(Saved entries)
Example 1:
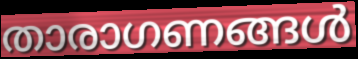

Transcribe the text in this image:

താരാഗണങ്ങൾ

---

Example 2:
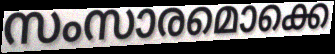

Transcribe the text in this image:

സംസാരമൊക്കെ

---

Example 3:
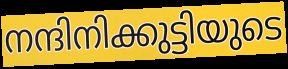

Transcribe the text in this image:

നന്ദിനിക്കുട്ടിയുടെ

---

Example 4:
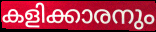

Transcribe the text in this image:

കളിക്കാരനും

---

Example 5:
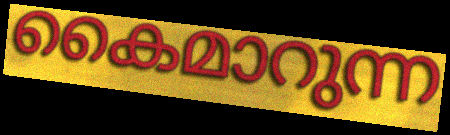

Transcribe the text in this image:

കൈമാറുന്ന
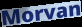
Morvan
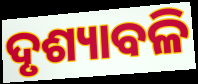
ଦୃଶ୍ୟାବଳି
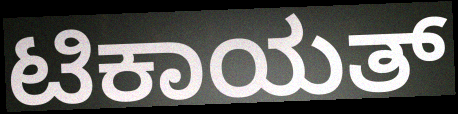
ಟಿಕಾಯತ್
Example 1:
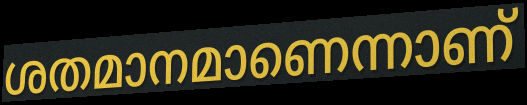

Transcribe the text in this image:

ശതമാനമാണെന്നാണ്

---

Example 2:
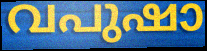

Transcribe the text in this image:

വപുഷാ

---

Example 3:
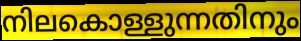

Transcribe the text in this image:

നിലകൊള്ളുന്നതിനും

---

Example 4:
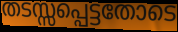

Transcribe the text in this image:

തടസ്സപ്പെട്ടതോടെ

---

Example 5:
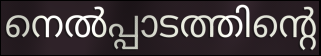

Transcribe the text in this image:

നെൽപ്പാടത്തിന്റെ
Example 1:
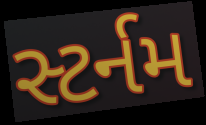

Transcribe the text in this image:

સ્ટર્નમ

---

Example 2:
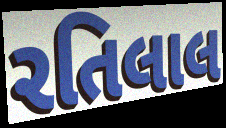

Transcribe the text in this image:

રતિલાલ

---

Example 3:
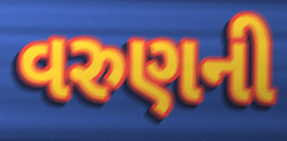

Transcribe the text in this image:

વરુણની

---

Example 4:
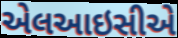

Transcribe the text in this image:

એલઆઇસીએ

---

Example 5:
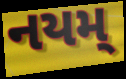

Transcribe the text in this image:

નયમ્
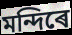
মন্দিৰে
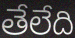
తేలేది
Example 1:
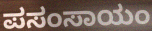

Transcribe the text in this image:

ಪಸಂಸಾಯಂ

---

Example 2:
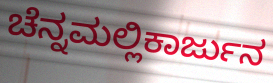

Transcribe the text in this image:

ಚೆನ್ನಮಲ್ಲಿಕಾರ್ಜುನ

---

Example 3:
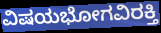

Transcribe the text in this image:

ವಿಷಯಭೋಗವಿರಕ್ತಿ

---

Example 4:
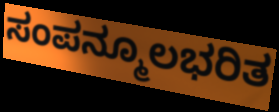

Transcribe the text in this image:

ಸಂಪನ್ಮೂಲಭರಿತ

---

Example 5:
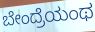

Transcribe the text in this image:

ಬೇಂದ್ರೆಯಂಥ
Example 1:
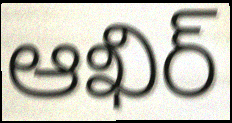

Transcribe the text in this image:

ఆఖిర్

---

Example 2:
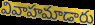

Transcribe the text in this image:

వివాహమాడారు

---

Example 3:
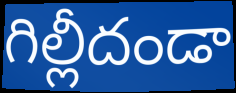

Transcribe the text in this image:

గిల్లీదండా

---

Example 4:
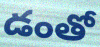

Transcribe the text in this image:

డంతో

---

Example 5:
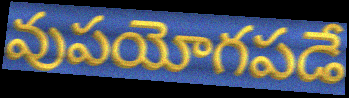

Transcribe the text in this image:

▶ What to do:
Copy every record above exactly as written, but leave out the pictures.

▶ Exercise result:
Example 1:

Transcribe the text in this image:

താരാഗണങ്ങൾ

---

Example 2:

Transcribe the text in this image:

സംസാരമൊക്കെ

---

Example 3:

Transcribe the text in this image:

നന്ദിനിക്കുട്ടിയുടെ

---

Example 4:

Transcribe the text in this image:

കളിക്കാരനും

---

Example 5:

Transcribe the text in this image:

കൈമാറുന്ന
Morvan
ଦୃଶ୍ୟାବଳି
ಟಿಕಾಯತ್
Example 1:

Transcribe the text in this image:

ശതമാനമാണെന്നാണ്

---

Example 2:

Transcribe the text in this image:

വപുഷാ

---

Example 3:

Transcribe the text in this image:

നിലകൊള്ളുന്നതിനും

---

Example 4:

Transcribe the text in this image:

തടസ്സപ്പെട്ടതോടെ

---

Example 5:

Transcribe the text in this image:

നെൽപ്പാടത്തിന്റെ
Example 1:

Transcribe the text in this image:

સ્ટર્નમ

---

Example 2:

Transcribe the text in this image:

રતિલાલ

---

Example 3:

Transcribe the text in this image:

વરુણની

---

Example 4:

Transcribe the text in this image:

એલઆઇસીએ

---

Example 5:

Transcribe the text in this image:

નયમ્
মন্দিৰে
తేలేది
Example 1:

Transcribe the text in this image:

ಪಸಂಸಾಯಂ

---

Example 2:

Transcribe the text in this image:

ಚೆನ್ನಮಲ್ಲಿಕಾರ್ಜುನ

---

Example 3:

Transcribe the text in this image:

ವಿಷಯಭೋಗವಿರಕ್ತಿ

---

Example 4:

Transcribe the text in this image:

ಸಂಪನ್ಮೂಲಭರಿತ

---

Example 5:

Transcribe the text in this image:

ಬೇಂದ್ರೆಯಂಥ
Example 1:

Transcribe the text in this image:

ఆఖిర్

---

Example 2:

Transcribe the text in this image:

వివాహమాడారు

---

Example 3:

Transcribe the text in this image:

గిల్లీదండా

---

Example 4:

Transcribe the text in this image:

డంతో

---

Example 5:

Transcribe the text in this image:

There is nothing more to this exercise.